Несомненно, богатому — даже мраморный пол в холле и скамья, обитая шелком, для тех визитеров, кого дальше просто не пустят. Дворецкий, безукоризненно одетый, любезно проинформировал Девина, что лорд Гарт не принимает, и ему пришлось резко заявить:
— Я не уйду, пока не увижусь с ним! Сообщите, что сын Элейн Болдуин требует встречи.
Весьма жестко, но он сказал то, что думал.
Как ни странно, дворецкий, ничуть не встревожившись, просто кивнул:
— Хорошо, милорд. Будьте добры, подождите здесь, пока я не доложу о вас.
И направился через холл к великолепной лестнице.
Теперь, раз уж он оказался здесь и вот-вот увидится с отцом, Девин ожидал, что начнет нервничать, но ничего подобного не почувствовал. Гнев — да, кипит прямо под поверхностью. Нетерпение тоже — то, что мучило его всю жизнь, наконец-то разрешится. Но при этом он чувствовал странное спокойствие, несмотря на то что, возможно, ему придется убить этого человека — а может быть, именно поэтому. В кармане у него лежал пистолет. Это будет все равно что вырезать гангренозную болячку или пристрелить бешеного пса.
Гнев взял верх, когда наверху лестницы появился не Гарт, а дворецкий. Значит, он отказывается от встречи? Или сам заряжает пистолеты? Девин напрягся. Но дворецкий всего лишь поманил его за собой и, когда Девин поднялся, повел по коридору и открыл дверь в самом его конце.
Девин по-прежнему оставался в напряжении. Возможно, этот человек достаточно сумасшедший, чтобы застрелить его прямо у себя дома, и помешать ему он не сможет. Спальня была хорошо освещена и роскошно меблирована в экстравагантном французском стиле начала века, больше отвечавшем женским вкусам. И, словно кто-то прочел его мысли, он услышал:
— Я ничего в этом доме не изменил.
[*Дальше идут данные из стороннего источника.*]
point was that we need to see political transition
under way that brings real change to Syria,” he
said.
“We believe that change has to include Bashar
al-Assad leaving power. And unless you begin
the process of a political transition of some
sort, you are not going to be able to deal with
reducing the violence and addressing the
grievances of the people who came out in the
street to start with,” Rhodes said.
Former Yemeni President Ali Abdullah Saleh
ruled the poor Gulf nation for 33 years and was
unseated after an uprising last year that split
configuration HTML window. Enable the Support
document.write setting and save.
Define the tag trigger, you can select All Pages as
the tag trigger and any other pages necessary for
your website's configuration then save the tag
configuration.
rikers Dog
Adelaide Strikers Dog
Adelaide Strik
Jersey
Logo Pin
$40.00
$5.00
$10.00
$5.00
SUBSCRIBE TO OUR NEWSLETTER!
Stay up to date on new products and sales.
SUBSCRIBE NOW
Это комната моей бабушки по материнской линии.
Взгляд Девина метнулся к кровати — последнему месту, где он ожидал увидеть своего отца. Он понимал, что находится в крайне невыгодном положении — стоит на виду, давая Гарту время принять свои меры, а самому ему для этого нужно приблизиться к этой кровати с балдахином.
Первое, что бросилось Девину в глаза, — это то, что Гарт Калли выглядит намного старше своих пятидесяти с небольшим. Волосы его рано поседели и поредели. Если глаза когда-то и имели янтарный оттенок, то теперь они сделались скучного светло-коричневого цвета, налились кровью и глубоко запали. Лицо костлявое, кожа обвисла, словно он сильно потерял в весе. От человека, лежавшего под одеялом, мало что осталось, и ему явно не хватало здоровья, чтобы бегать по лесам и стрелять в Девина. Но он богат и может позволить себе нанять сколько угодно убийц.